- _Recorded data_

______________________________

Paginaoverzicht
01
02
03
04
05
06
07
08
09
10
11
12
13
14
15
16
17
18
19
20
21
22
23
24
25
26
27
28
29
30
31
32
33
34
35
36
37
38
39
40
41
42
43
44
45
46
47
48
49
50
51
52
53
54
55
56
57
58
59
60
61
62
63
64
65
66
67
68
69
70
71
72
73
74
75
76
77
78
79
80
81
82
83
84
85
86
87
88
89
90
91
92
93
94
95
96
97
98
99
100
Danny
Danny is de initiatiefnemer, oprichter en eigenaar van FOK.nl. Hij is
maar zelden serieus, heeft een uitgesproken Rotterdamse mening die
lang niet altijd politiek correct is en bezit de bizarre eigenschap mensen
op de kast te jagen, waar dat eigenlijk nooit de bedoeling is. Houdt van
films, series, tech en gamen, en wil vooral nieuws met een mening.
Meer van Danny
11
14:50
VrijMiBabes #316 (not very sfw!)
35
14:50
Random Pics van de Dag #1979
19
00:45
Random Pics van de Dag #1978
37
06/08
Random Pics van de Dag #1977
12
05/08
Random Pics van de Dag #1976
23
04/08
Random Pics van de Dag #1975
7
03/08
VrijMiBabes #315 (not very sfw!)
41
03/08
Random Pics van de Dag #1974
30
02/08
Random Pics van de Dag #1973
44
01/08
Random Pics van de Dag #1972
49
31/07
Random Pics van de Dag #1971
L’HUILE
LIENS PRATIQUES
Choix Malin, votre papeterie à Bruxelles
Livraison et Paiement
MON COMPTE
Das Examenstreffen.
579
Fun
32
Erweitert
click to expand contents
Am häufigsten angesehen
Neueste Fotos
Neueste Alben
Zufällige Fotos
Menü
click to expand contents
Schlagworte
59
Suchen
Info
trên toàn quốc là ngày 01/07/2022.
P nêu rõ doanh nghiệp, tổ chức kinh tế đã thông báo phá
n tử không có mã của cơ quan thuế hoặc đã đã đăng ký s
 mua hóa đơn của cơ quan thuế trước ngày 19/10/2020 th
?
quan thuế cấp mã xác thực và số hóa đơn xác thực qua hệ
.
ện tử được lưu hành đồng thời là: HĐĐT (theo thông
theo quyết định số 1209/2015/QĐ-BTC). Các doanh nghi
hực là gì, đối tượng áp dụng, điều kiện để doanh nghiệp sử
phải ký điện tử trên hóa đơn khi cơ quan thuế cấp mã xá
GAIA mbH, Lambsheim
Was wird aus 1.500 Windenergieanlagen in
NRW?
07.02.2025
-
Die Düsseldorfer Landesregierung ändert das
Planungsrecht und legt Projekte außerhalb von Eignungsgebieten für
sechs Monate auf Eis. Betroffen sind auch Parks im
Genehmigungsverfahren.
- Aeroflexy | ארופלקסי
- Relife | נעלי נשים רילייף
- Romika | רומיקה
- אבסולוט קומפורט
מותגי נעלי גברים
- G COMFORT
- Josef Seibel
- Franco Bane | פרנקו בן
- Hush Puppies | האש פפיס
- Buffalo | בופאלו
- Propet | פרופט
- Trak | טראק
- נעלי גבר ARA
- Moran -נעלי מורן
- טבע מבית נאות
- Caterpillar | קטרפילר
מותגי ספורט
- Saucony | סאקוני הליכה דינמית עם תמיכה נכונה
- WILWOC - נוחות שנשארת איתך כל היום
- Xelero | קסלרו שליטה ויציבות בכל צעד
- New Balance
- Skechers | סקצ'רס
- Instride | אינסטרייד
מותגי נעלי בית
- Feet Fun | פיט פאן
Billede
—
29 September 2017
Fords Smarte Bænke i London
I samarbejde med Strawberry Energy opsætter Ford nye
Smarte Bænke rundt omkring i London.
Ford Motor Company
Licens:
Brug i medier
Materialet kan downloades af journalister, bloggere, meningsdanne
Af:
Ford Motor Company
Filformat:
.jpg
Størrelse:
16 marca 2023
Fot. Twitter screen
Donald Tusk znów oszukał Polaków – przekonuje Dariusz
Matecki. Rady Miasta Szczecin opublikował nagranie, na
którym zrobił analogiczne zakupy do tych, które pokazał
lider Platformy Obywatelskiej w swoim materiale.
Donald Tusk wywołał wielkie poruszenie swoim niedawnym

______________________________

- _DIRECTIONS FOR THIS TASK_
Every entry must be output again exactly as it was given.

- _ANSWER BOX_
Paginaoverzicht
01
02
03
04
05
06
07
08
09
10
11
12
13
14
15
16
17
18
19
20
21
22
23
24
25
26
27
28
29
30
31
32
33
34
35
36
37
38
39
40
41
42
43
44
45
46
47
48
49
50
51
52
53
54
55
56
57
58
59
60
61
62
63
64
65
66
67
68
69
70
71
72
73
74
75
76
77
78
79
80
81
82
83
84
85
86
87
88
89
90
91
92
93
94
95
96
97
98
99
100
Danny
Danny is de initiatiefnemer, oprichter en eigenaar van FOK.nl. Hij is
maar zelden serieus, heeft een uitgesproken Rotterdamse mening die
lang niet altijd politiek correct is en bezit de bizarre eigenschap mensen
op de kast te jagen, waar dat eigenlijk nooit de bedoeling is. Houdt van
films, series, tech en gamen, en wil vooral nieuws met een mening.
Meer van Danny
11
14:50
VrijMiBabes #316 (not very sfw!)
35
14:50
Random Pics van de Dag #1979
19
00:45
Random Pics van de Dag #1978
37
06/08
Random Pics van de Dag #1977
12
05/08
Random Pics van de Dag #1976
23
04/08
Random Pics van de Dag #1975
7
03/08
VrijMiBabes #315 (not very sfw!)
41
03/08
Random Pics van de Dag #1974
30
02/08
Random Pics van de Dag #1973
44
01/08
Random Pics van de Dag #1972
49
31/07
Random Pics van de Dag #1971
L’HUILE
LIENS PRATIQUES
Choix Malin, votre papeterie à Bruxelles
Livraison et Paiement
MON COMPTE
Das Examenstreffen.
579
Fun
32
Erweitert
click to expand contents
Am häufigsten angesehen
Neueste Fotos
Neueste Alben
Zufällige Fotos
Menü
click to expand contents
Schlagworte
59
Suchen
Info
trên toàn quốc là ngày 01/07/2022.
P nêu rõ doanh nghiệp, tổ chức kinh tế đã thông báo phá
n tử không có mã của cơ quan thuế hoặc đã đã đăng ký s
 mua hóa đơn của cơ quan thuế trước ngày 19/10/2020 th
?
quan thuế cấp mã xác thực và số hóa đơn xác thực qua hệ
.
ện tử được lưu hành đồng thời là: HĐĐT (theo thông
theo quyết định số 1209/2015/QĐ-BTC). Các doanh nghi
hực là gì, đối tượng áp dụng, điều kiện để doanh nghiệp sử
phải ký điện tử trên hóa đơn khi cơ quan thuế cấp mã xá
GAIA mbH, Lambsheim
Was wird aus 1.500 Windenergieanlagen in
NRW?
07.02.2025
-
Die Düsseldorfer Landesregierung ändert das
Planungsrecht und legt Projekte außerhalb von Eignungsgebieten für
sechs Monate auf Eis. Betroffen sind auch Parks im
Genehmigungsverfahren.
- Aeroflexy | ארופלקסי
- Relife | נעלי נשים רילייף
- Romika | רומיקה
- אבסולוט קומפורט
מותגי נעלי גברים
- G COMFORT
- Josef Seibel
- Franco Bane | פרנקו בן
- Hush Puppies | האש פפיס
- Buffalo | בופאלו
- Propet | פרופט
- Trak | טראק
- נעלי גבר ARA
- Moran -נעלי מורן
- טבע מבית נאות
- Caterpillar | קטרפילר
מותגי ספורט
- Saucony | סאקוני הליכה דינמית עם תמיכה נכונה
- WILWOC - נוחות שנשארת איתך כל היום
- Xelero | קסלרו שליטה ויציבות בכל צעד
- New Balance
- Skechers | סקצ'רס
- Instride | אינסטרייד
מותגי נעלי בית
- Feet Fun | פיט פאן
Billede
—
29 September 2017
Fords Smarte Bænke i London
I samarbejde med Strawberry Energy opsætter Ford nye
Smarte Bænke rundt omkring i London.
Ford Motor Company
Licens:
Brug i medier
Materialet kan downloades af journalister, bloggere, meningsdanne
Af:
Ford Motor Company
Filformat:
.jpg
Størrelse:
16 marca 2023
Fot. Twitter screen
Donald Tusk znów oszukał Polaków – przekonuje Dariusz
Matecki. Rady Miasta Szczecin opublikował nagranie, na
którym zrobił analogiczne zakupy do tych, które pokazał
lider Platformy Obywatelskiej w swoim materiale.
Donald Tusk wywołał wielkie poruszenie swoim niedawnym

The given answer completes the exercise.